I aboslutely understand where you are coming from. I am a 6th year coach (with no engineering background except what I have learned in FIRST). Up until this year I had 1 engineer that worked with us (this year we finally have 5). I am the only coach and because we work out of my classroom I can’t leave the kids with the engineer while I go pick up parts/supplies etc. (district rules). I am also a full-time teacher (4 class preps a day as I teach 4 different classes) and I don’t know what insanity inspired me to do it but I returned to college this semester so tack on 2 senior level college classes to build/competition season.

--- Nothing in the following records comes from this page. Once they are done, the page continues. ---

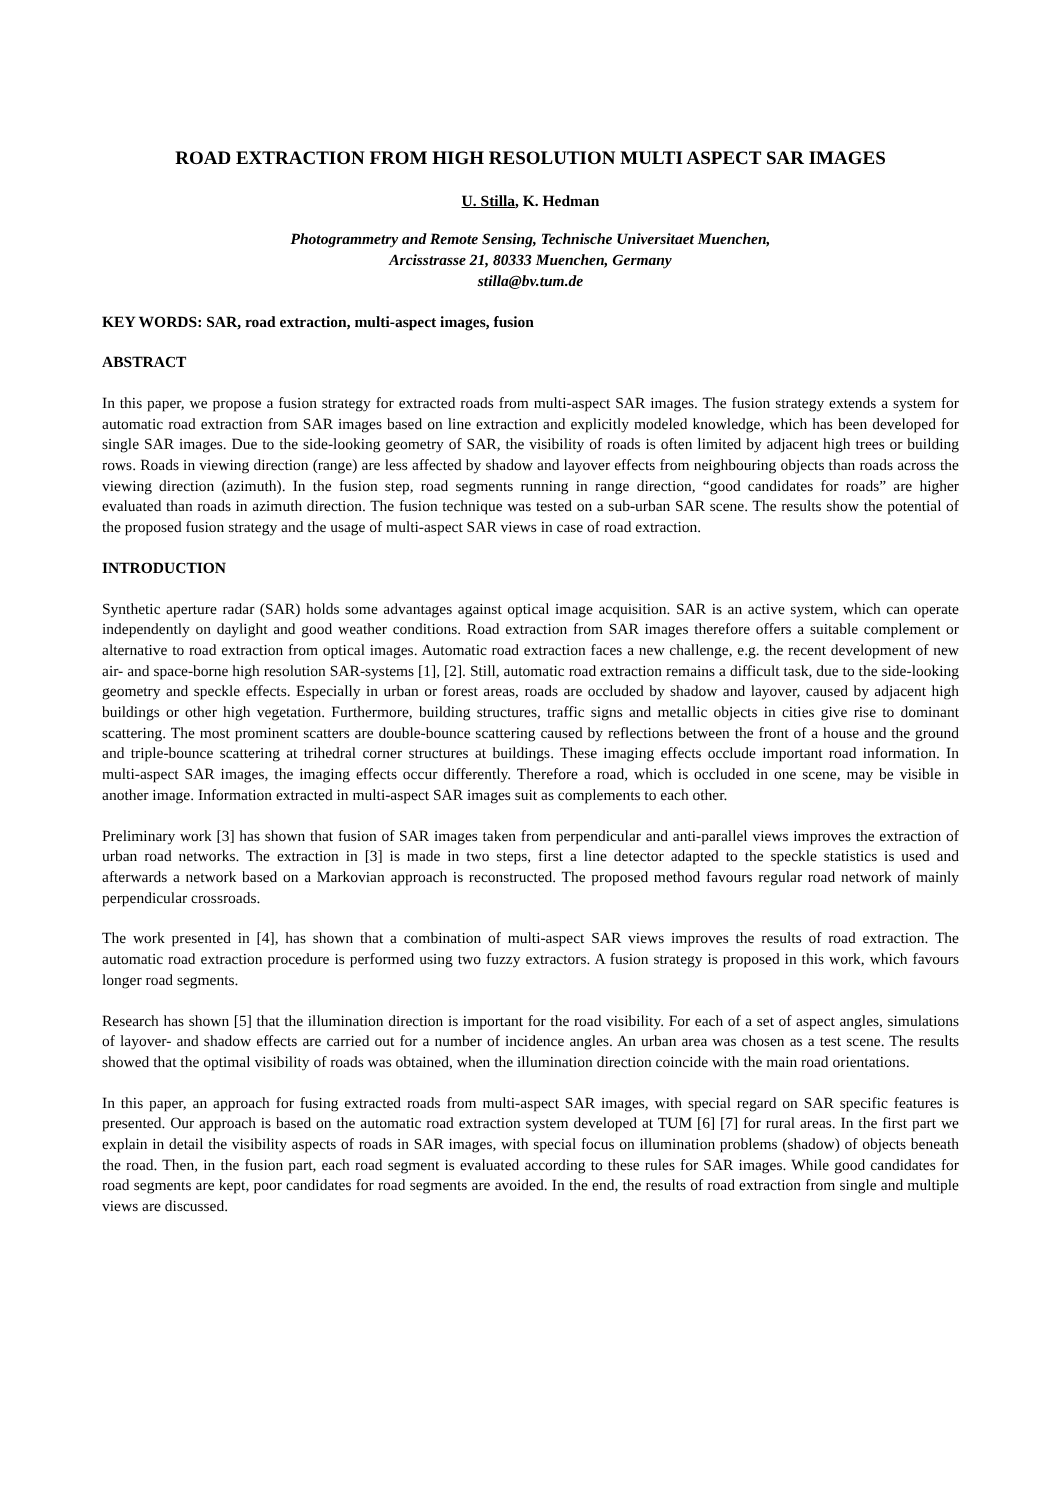ROAD EXTRACTION FROM HIGH RESOLUTION MULTI ASPECT SAR IMAGES
U. Stilla, K. Hedman
Photogrammetry and Remote Sensing, Technische Universitaet Muenchen,
Arcisstrasse 21, 80333 Muenchen, Germany
stilla@bv.tum.de
KEY WORDS: SAR, road extraction, multi-aspect images, fusion
ABSTRACT
In this paper, we propose a fusion strategy for extracted roads from multi-aspect SAR images. The fusion strategy extends a system for automatic road extraction from SAR images based on line extraction and explicitly modeled knowledge, which has been developed for single SAR images. Due to the side-looking geometry of SAR, the visibility of roads is often limited by adjacent high trees or building rows. Roads in viewing direction (range) are less affected by shadow and layover effects from neighbouring objects than roads across the viewing direction (azimuth). In the fusion step, road segments running in range direction, “good candidates for roads” are higher evaluated than roads in azimuth direction. The fusion technique was tested on a sub-urban SAR scene. The results show the potential of the proposed fusion strategy and the usage of multi-aspect SAR views in case of road extraction.
INTRODUCTION
Synthetic aperture radar (SAR) holds some advantages against optical image acquisition. SAR is an active system, which can operate independently on daylight and good weather conditions. Road extraction from SAR images therefore offers a suitable complement or alternative to road extraction from optical images. Automatic road extraction faces a new challenge, e.g. the recent development of new air- and space-borne high resolution SAR-systems [1], [2]. Still, automatic road extraction remains a difficult task, due to the side-looking geometry and speckle effects. Especially in urban or forest areas, roads are occluded by shadow and layover, caused by adjacent high buildings or other high vegetation. Furthermore, building structures, traffic signs and metallic objects in cities give rise to dominant scattering. The most prominent scatters are double-bounce scattering caused by reflections between the front of a house and the ground and triple-bounce scattering at trihedral corner structures at buildings. These imaging effects occlude important road information. In multi-aspect SAR images, the imaging effects occur differently. Therefore a road, which is occluded in one scene, may be visible in another image. Information extracted in multi-aspect SAR images suit as complements to each other.
Preliminary work [3] has shown that fusion of SAR images taken from perpendicular and anti-parallel views improves the extraction of urban road networks. The extraction in [3] is made in two steps, first a line detector adapted to the speckle statistics is used and afterwards a network based on a Markovian approach is reconstructed. The proposed method favours regular road network of mainly perpendicular crossroads.
The work presented in [4], has shown that a combination of multi-aspect SAR views improves the results of road extraction. The automatic road extraction procedure is performed using two fuzzy extractors. A fusion strategy is proposed in this work, which favours longer road segments.
Research has shown [5] that the illumination direction is important for the road visibility. For each of a set of aspect angles, simulations of layover- and shadow effects are carried out for a number of incidence angles. An urban area was chosen as a test scene. The results showed that the optimal visibility of roads was obtained, when the illumination direction coincide with the main road orientations.
In this paper, an approach for fusing extracted roads from multi-aspect SAR images, with special regard on SAR specific features is presented. Our approach is based on the automatic road extraction system developed at TUM [6] [7] for rural areas. In the first part we explain in detail the visibility aspects of roads in SAR images, with special focus on illumination problems (shadow) of objects beneath the road. Then, in the fusion part, each road segment is evaluated according to these rules for SAR images. While good candidates for road segments are kept, poor candidates for road segments are avoided. In the end, the results of road extraction from single and multiple views are discussed.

We are what you would probably call an ‘average’ team but this is something we recognize and accept at this point in our development and it is mainly due to limited resources. It was with this in mind that we decided to focus all of our energy and talent on one aspect of the game. We are not financially able to attend more than one regional and know that it is our one shot at making championships but with a powerhouse field (Robonauts, Robowranglers, Cryptonite, Texas Torque, and Kaos just to name a few) making championships is difficult at best for teams like ours.

Is this the year your team focuses one doing one thing really well? Who knows, that’s something you guys have to decide together but as far as the killer schedule and money that goes with this I absolutely understand where you are. All you can do is dig deep and know that there are other coaches in the same boat you are and we are all paddling together (or bailing the water out in some cases :stuck_out_tongue: ). Know that you have our moral support and that at the end of the day, no matter what your team accomlishes, you are doing a great thing for kids and are admired by many.

If you ever just need to vent or bang your head against the wall (while wearing saftey glasses of course ::safety:: ) PM me and I will be happy to listen and/or offer advice.

Keep your chin up, your safety glasses on, and don’t let the magic smoke out of the electrical components and you’ll do just fine :slight_smile:

Definitely the toughest game in 10 years. The frisbees are easier than expected, but the pyramid is so far beyond a single bar hang.

Not that I have heard anyone complaining, but we should really relish the opportunity to make hard decisions. If a team doesn’t want sacrifice 30 points for floor pick-up (for example) then the team has no right to say the game is too hard.

We embrace this game, because success will say a lot about the team.

We work out of a classroom and still are having great success this year, it is only what you make of it. Perks of being a Michigan team, plenty of teams to help you!